I found this article in a recent weekend’s issue, and thought to be worth sharing. The article specifically talks about John Freeman’s Gantra, The Magazine of New Writing. From the writers who are living outside the country – Kamila Shamsie and Nadeem Aslam – to those going back – Mohsin Hamid and Mohammed Hanif – to those who are living there and writing in Urdu, Punjabi, Sindhi, Baluchi and English, there is a startling opportunity to draw together an exciting collection of voices at the forefront of a literary renaissance. Other contributors include Fatima Bhutto and Basharat Peer.
Considering forign authors, it was Louise Brown’s The Dancing Girls of Lahore which caught my attention first, and brought me into this dark writing culture. Brown renders an intimate portrait of one family there that is compelling in its strangeness and its humanity. Shuttling for months at a time between Heera Mandi and her middle-class world of Birmingham, England, Brown details the goings-on of Maha, her five children, and the people and places in their tiny universe.

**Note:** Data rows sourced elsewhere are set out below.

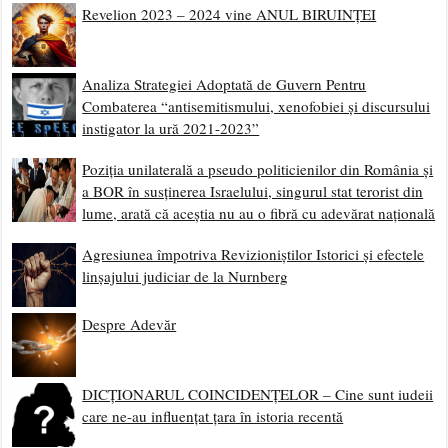
Revelion 2023 – 2024 vine ANUL BIRUINȚEI
Analiza Strategiei Adoptată de Guvern Pentru
Combaterea “antisemitismului, xenofobiei și discursului
instigator la ură 2021-2023”
Poziția unilaterală a pseudo politicienilor din România și
a BOR în susținerea Israelului, singurul stat terorist din
lume, arată că aceștia nu au o fibră cu adevărat națională
Agresiunea împotriva Revizioniștilor Istorici și efectele
linșajului judiciar de la Nurnberg
Despre Adevăr
DICȚIONARUL COINCIDENȚELOR – Cine sunt iudeii
care ne-au influențat țara în istoria recentă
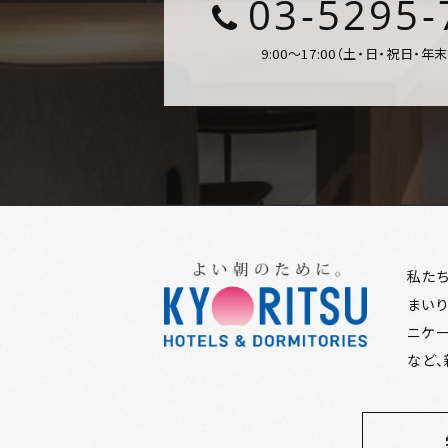
03-5295-
9:00～17:00（土・日・祝日・
私た
まいり
ニケ
など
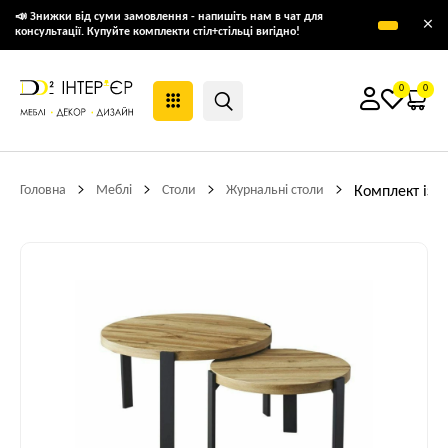
📣 Знижки від суми замовлення - напишіть нам в чат для
×
консультації. Купуйте комплекти стіл+стільці вигідно!
0
0
Головна
Меблі
Столи
Журнальні столи
Комплект із 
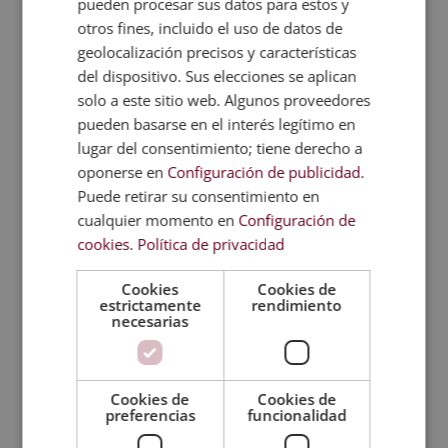
pueden procesar sus datos para estos y
relación - GRUPO ESNECA FORMACIÓN, S.L.
comunique sus datos a las empresas del GRUPO
otros fines, incluido el uso de datos de
ESNECA FORMACIÓN relacionadas en
geolocalización precisos y características
www.grupoesneca.com para que desarrollen su
del dispositivo. Sus elecciones se aplican
actividad en los sectores editorial, formación y
cultura, para que le informen (telefónica y/o correo
solo a este sitio web. Algunos proveedores
electrónico) de sus productos y/o servicios.
pueden basarse en el interés legítimo en
Trataremos sus datos para informarle (telefónica y/o
correo electrónico) sobre nuestros productos y/o
lugar del consentimiento; tiene derecho a
servicios. En la política de privacidad conocerás tus
oponerse en
Configuración de publicidad
.
derechos y gestionarás la baja.
Puede retirar su consentimiento en
cualquier momento en
Configuración de
P
He leído y acepto la
política de privacidad y las
cookies
.
Política de privacidad
condiciones de uso
Cookies
Cookies de
estrictamente
rendimiento
Enviar
necesarias
Por otro lado, así es
cómo vestir en una boda
Cookies de
Cookies de
ibicenca si eres hombre
:
preferencias
funcionalidad
Ropa blanca, como una camisa de lino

Anyway coming to the Economist, and Gantra, “Granta: Pakistan” is a delight, starting with its cover, by one of the artists who decorates the jewel-coloured trucks that teeter along the country’s hot, smoggy roads covered in visions of alpine springs and blushing maidens. The surreal cheerfulness of the snow-covered peaks and scarlet lovebirds contrasts brilliantly with the darkness of the pages within. The stories are mostly about violence, much of it against women. In Nadeem Aslam’s “Leila in the Wilderness”, a child bride’s husband, wanting a son, kills the girls she produces. Trapped, she grows wings (an echo of the magical realism born of the dark times in 1970s Latin America). The story seems to take place in some distant past, until a mobile phone rings. “The Sins of the Mother”, a story by Jamil Ahmad, a 79-year-old whose first novel is shortly to be published, tells of a Baluch couple who elope and are given sanctuary by soldiers until their tribe comes after them. They kill themselves. Their kinsmen leave their son wandering in a sandstorm.
Mohsin Hamid’s “A Beheading” ends with the event, and imagines the moments leading up to it, from the victim’s point of view. Mohammed Hanif’s “Butt and Bhatti”, a story of a gangster who loves a nurse, describes the mad randomness of Pakistan’s violence. The nurse rejects him. In his fury, he shoots into the street and hits a driver who ploughs into some schoolchildren, setting off three days of riots in which many are killed. The gangster disappears into the crowd. The nurse dreams of him.
Torn between the modern and medieval worlds, Pakistan is a painful place. The violence in these stories speaks of a new country struggling to be born. When it emerges, it may not be a pretty sight.